*** Opening of DATASET EXCERPTS ***

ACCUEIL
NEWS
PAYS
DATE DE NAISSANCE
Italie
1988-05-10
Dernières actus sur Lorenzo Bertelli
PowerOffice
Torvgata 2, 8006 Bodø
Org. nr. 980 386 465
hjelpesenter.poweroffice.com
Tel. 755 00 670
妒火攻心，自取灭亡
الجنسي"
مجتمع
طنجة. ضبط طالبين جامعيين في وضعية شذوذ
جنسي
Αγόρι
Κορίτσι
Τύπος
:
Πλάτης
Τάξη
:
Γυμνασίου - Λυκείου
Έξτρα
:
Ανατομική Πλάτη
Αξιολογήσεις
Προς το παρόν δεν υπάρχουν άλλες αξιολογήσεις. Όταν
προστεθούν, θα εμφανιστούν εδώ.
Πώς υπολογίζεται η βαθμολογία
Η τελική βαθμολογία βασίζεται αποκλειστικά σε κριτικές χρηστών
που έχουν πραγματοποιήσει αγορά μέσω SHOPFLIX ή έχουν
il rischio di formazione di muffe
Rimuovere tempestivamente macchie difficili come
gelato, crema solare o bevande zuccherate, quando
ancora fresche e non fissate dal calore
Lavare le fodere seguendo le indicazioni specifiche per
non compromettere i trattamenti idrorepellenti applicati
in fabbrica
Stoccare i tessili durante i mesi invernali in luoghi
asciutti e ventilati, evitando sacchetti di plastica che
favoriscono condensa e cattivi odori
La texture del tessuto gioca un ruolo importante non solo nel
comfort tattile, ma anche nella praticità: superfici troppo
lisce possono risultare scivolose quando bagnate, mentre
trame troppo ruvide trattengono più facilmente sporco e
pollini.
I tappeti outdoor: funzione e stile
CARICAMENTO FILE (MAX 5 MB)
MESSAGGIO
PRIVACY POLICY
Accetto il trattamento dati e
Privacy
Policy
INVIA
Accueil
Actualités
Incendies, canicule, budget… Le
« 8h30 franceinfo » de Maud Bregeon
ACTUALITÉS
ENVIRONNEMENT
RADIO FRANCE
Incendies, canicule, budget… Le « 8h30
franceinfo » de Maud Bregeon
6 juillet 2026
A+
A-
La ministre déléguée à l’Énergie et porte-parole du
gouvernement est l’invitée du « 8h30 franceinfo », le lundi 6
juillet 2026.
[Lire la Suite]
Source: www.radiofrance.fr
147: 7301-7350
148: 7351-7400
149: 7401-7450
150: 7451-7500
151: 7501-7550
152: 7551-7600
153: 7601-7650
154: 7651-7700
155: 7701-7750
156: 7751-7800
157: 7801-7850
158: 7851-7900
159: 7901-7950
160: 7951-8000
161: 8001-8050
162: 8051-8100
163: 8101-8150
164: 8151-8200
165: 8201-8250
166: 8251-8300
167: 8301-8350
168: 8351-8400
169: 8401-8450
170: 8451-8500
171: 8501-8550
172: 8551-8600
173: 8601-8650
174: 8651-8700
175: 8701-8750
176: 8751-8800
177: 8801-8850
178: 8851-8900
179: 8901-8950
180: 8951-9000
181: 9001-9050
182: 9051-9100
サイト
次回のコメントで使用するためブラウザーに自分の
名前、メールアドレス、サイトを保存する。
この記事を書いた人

*** Close of DATASET EXCERPTS ***

## YOUR OBJECTIVE
Where a line of the records contains the word "Bregeon", copy that line.

## YOUR RESPONSE
« 8h30 franceinfo » de Maud Bregeon
franceinfo » de Maud Bregeon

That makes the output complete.